La crisi di legittimità democratica in Europa oggi è sia il fatto che gli Stati nazionali non hanno più né i mezzi né la volontà di difendere o rinnovare il «contratto sociale», sia il fatto che le istanze dell’Unione europea non hanno alcuna predisposizione a ricercare le forme e i contenuti di una cittadinanza sociale di livello superiore – a meno di non esservi spinti un giorno da un’insurrezione delle popolazioni o dalla presa di coscienza dei pericoli politici e morali che fa correre all’Europa la combinazione di una dittatura esercitata «dall’alto» dai mercati finanziari e un malcontento antipolitico alimentato «dal basso», da condizioni di vita sempre più precarie, dal disprezzo per il lavoro e dal saccheggio delle possibilità di futuro.

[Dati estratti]
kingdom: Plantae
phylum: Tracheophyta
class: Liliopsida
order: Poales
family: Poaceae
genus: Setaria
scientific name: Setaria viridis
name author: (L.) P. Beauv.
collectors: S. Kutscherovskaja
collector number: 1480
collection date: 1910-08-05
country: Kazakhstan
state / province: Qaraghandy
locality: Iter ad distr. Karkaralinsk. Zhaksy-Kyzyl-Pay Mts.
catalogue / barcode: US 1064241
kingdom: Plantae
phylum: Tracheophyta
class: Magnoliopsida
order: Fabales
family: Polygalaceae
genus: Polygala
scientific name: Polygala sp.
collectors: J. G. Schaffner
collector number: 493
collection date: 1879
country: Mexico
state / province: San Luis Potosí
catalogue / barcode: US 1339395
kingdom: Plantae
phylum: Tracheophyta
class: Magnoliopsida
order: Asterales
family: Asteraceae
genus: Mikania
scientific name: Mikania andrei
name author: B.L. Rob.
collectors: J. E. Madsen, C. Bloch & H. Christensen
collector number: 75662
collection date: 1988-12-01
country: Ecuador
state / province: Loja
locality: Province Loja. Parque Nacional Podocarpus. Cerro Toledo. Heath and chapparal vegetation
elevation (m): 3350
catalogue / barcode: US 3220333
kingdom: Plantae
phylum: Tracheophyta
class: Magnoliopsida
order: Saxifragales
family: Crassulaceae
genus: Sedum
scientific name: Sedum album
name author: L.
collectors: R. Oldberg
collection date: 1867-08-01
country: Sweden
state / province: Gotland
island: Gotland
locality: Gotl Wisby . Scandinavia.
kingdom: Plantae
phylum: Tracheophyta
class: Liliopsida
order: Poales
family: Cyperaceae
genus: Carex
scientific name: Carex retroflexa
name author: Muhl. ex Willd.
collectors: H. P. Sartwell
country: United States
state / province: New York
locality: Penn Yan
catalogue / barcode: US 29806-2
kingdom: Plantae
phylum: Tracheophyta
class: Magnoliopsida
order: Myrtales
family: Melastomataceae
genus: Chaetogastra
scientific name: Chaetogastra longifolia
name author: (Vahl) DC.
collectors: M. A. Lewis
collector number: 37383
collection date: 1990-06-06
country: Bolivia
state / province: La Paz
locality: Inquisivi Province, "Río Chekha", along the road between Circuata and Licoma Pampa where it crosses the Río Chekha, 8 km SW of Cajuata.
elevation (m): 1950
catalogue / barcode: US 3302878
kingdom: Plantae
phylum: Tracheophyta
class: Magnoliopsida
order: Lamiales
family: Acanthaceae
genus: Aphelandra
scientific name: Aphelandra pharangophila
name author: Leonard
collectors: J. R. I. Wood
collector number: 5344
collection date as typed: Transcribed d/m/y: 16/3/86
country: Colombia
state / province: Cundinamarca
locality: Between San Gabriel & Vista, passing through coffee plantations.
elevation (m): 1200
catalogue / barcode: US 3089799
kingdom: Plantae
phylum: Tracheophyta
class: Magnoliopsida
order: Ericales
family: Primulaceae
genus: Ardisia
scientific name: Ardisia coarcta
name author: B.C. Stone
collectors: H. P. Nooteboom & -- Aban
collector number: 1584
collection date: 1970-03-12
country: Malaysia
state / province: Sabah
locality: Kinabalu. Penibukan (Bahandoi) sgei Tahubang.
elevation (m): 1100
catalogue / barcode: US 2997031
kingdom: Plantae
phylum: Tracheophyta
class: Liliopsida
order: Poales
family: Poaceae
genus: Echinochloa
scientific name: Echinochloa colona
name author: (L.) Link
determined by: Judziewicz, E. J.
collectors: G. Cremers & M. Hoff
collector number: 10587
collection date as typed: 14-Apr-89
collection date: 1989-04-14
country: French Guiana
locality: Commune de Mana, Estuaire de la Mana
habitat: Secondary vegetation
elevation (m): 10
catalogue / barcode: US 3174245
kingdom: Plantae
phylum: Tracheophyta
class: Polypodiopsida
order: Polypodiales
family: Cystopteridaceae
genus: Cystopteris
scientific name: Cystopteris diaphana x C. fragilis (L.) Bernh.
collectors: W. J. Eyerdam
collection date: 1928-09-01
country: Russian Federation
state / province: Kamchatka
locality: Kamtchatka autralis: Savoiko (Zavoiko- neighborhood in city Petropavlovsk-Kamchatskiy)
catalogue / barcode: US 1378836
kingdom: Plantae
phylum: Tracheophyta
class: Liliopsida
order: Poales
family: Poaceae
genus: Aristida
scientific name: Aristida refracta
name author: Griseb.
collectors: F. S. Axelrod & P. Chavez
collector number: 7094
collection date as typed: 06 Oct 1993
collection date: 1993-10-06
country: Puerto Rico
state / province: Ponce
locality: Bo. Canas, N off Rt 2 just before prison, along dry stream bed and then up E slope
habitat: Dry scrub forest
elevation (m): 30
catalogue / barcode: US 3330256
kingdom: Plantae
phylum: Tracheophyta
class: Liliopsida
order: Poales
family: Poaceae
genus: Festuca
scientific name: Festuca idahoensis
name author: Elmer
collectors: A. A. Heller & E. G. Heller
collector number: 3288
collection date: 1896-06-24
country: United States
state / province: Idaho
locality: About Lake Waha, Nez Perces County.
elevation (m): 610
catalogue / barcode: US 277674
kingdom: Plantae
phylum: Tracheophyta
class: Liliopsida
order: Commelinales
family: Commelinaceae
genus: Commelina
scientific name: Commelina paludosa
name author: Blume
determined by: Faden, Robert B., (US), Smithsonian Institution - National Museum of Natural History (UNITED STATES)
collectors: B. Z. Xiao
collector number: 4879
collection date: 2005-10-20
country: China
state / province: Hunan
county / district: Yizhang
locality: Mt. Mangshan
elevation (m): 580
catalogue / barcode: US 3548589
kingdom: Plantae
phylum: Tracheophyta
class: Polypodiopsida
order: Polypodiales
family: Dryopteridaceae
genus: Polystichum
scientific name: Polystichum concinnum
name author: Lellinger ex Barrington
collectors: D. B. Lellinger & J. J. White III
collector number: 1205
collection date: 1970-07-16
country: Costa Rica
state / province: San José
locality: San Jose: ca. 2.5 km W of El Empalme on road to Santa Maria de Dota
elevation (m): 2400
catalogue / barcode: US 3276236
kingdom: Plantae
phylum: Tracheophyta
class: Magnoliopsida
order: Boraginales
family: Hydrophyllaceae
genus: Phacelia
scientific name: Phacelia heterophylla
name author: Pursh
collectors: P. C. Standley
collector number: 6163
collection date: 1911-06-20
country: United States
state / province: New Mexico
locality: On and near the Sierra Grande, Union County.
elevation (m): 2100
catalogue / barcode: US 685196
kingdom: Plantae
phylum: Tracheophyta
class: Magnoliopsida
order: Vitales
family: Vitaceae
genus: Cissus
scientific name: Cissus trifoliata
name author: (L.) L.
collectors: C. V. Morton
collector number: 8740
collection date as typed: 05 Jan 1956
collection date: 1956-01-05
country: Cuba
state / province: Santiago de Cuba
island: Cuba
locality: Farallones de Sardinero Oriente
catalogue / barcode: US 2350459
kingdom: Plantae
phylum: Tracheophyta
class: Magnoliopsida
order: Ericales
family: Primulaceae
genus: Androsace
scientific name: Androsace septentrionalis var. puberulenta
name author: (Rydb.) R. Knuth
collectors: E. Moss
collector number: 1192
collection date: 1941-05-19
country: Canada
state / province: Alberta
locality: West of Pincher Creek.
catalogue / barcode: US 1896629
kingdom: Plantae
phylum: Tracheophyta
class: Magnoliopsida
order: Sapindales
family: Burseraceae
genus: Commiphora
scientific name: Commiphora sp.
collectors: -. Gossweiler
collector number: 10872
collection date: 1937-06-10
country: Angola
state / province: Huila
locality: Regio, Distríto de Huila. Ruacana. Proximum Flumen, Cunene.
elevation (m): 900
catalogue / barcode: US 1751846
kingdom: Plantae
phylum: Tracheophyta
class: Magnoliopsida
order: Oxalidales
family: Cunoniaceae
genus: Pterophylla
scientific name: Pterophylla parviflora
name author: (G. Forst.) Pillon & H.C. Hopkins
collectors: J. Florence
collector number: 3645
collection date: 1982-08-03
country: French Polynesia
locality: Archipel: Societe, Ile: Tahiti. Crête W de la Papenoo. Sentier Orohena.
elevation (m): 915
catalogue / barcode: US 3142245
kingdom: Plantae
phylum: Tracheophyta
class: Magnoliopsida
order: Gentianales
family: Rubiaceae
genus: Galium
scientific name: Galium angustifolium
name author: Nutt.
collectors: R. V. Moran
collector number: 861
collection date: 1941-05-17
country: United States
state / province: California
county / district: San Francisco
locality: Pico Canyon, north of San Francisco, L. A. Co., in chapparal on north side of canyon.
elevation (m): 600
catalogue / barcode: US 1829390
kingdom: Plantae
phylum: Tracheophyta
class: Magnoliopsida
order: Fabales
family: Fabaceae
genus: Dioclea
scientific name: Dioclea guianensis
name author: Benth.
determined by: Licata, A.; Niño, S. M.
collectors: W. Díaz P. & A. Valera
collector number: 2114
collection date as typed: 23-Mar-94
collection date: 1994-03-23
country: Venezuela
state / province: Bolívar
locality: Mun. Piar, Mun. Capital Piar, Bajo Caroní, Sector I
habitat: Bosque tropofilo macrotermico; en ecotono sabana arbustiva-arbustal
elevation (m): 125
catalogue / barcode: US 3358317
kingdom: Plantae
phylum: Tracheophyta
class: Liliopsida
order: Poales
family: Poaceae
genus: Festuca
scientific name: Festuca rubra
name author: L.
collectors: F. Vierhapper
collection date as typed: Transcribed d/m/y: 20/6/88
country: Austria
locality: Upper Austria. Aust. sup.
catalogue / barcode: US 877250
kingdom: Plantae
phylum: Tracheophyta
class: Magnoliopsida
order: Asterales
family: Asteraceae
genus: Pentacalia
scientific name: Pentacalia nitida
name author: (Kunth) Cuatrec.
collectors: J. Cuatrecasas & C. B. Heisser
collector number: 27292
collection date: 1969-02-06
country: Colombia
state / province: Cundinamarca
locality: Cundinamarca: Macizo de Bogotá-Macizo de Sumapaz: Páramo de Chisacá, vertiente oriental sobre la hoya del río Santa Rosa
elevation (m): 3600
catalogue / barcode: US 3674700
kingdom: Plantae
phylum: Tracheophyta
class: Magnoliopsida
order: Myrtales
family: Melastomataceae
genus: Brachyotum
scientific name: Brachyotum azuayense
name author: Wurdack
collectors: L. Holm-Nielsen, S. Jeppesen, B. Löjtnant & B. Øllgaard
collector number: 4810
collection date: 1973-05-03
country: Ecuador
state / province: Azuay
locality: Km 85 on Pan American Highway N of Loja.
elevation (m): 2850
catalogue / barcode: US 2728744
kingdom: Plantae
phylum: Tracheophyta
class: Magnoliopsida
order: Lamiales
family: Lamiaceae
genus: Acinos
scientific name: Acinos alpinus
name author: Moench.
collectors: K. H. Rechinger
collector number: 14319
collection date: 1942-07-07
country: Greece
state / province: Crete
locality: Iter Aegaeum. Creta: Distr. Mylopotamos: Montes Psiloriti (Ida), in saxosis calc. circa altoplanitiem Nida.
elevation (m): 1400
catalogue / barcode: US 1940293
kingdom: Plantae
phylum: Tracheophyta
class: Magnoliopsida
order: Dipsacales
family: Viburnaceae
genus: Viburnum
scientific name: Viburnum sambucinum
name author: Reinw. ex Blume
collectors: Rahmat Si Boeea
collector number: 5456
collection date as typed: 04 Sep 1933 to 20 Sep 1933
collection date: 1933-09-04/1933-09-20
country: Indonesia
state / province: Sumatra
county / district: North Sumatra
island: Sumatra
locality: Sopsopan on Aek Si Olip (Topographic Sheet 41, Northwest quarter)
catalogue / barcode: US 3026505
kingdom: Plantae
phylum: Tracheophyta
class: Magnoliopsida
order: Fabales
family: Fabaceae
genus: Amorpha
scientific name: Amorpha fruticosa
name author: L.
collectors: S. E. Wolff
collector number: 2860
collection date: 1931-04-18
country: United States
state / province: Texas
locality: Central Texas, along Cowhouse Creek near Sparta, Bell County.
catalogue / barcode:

§ **ESERCIZIO SCRITTO**:
Trascrivi dal brano sulla crisi di legittimità democratica in Europa il passo che comincia con "La crisi di" e prosegue fino a "possibilità di futuro.".

§ **RISPOSTA COMPLETA**:
La crisi di legittimità democratica in Europa oggi è sia il fatto che gli Stati nazionali non hanno più né i mezzi né la volontà di difendere o rinnovare il «contratto sociale», sia il fatto che le istanze dell’Unione europea non hanno alcuna predisposizione a ricercare le forme e i contenuti di una cittadinanza sociale di livello superiore – a meno di non esservi spinti un giorno da un’insurrezione delle popolazioni o dalla presa di coscienza dei pericoli politici e morali che fa correre all’Europa la combinazione di una dittatura esercitata «dall’alto» dai mercati finanziari e un malcontento antipolitico alimentato «dal basso», da condizioni di vita sempre più precarie, dal disprezzo per il lavoro e dal saccheggio delle possibilità di futuro.